2 pensieri su “A cavallo delle nuvole, capitolo 3

  1. “Quando Dio radunerà il genere umano dall’esilio delle religioni”. Che bellissima e potente espressione da parte di Buber.
    Religioni diverse, a volte correnti della stessa religione che si mettono in contrapposizione senza conoscere l’immaginario e la ricchezza degli altri, anche solo la lunga ignoranza e la semplificazione al luogo comune (quella, che nel mio caso specifico per esempio, mi accontenta e mi basta, non sapendo nulla di mondi ricchi come l’islam, il buddismo, Israele), mi fanno pensare a una specie di volontario confino collettivo dei popoli, ciascuno nel suo steccato, nel suo cimitero, nel proprio suolo (proprio ora nell’era di Internet) .
    Il viaggio interiore che descrivi è così denso e così intimo e personale che mi limito alla frammentaria e selettiva risonanza di piccole schegge conservando la sensazione intensa, emotiva, viva della tua esperienza.
    Di fronte alla ricchezza di certe tue parole e alla caratura dei tuoi compagni di viaggio, di fronte anche per me lo ammetto, alla difficoltà di intendere tutto ciò che scrivi.

  2. Cara Mari sai, è molto tempo che non procedo con il libro di Taubes…io continuo però a camminare con loro perchè mi accompagnano sempre specialmente Benjamin da cui non riesco pià a distccarmi.

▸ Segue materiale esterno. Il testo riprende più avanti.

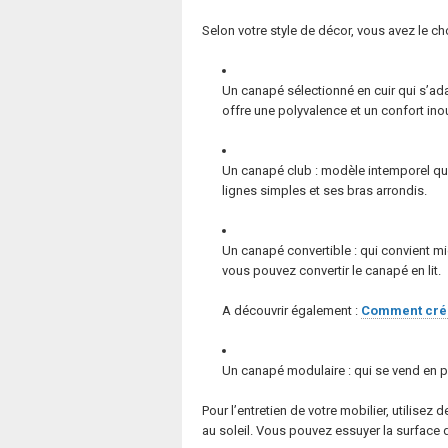
Selon votre style de décor, vous avez le ch
Un canapé sélectionné en cuir qui s’a
offre une polyvalence et un confort ino
Un canapé club : modèle intemporel qu
lignes simples et ses bras arrondis.
Un canapé convertible : qui convient m
vous pouvez convertir le canapé en lit.
A découvrir également :
Comment créer
Un canapé modulaire : qui se vend en 
Pour l’entretien de votre mobilier, utilise
au soleil. Vous pouvez essuyer la surface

Ora poi che ho scoperto quale filosofo della storia fossse, il mio attaccamento a lui è divenuto sempre più forte e radicato….mi rotolo nei suoi pensieri, mi stendo e mi distendo su di essi. Me lo stavo godendo davvero peccato che …la biblioteca ha rivoluto il libro.
    ci vediamo tra poco alla cena dei pezzi da 8.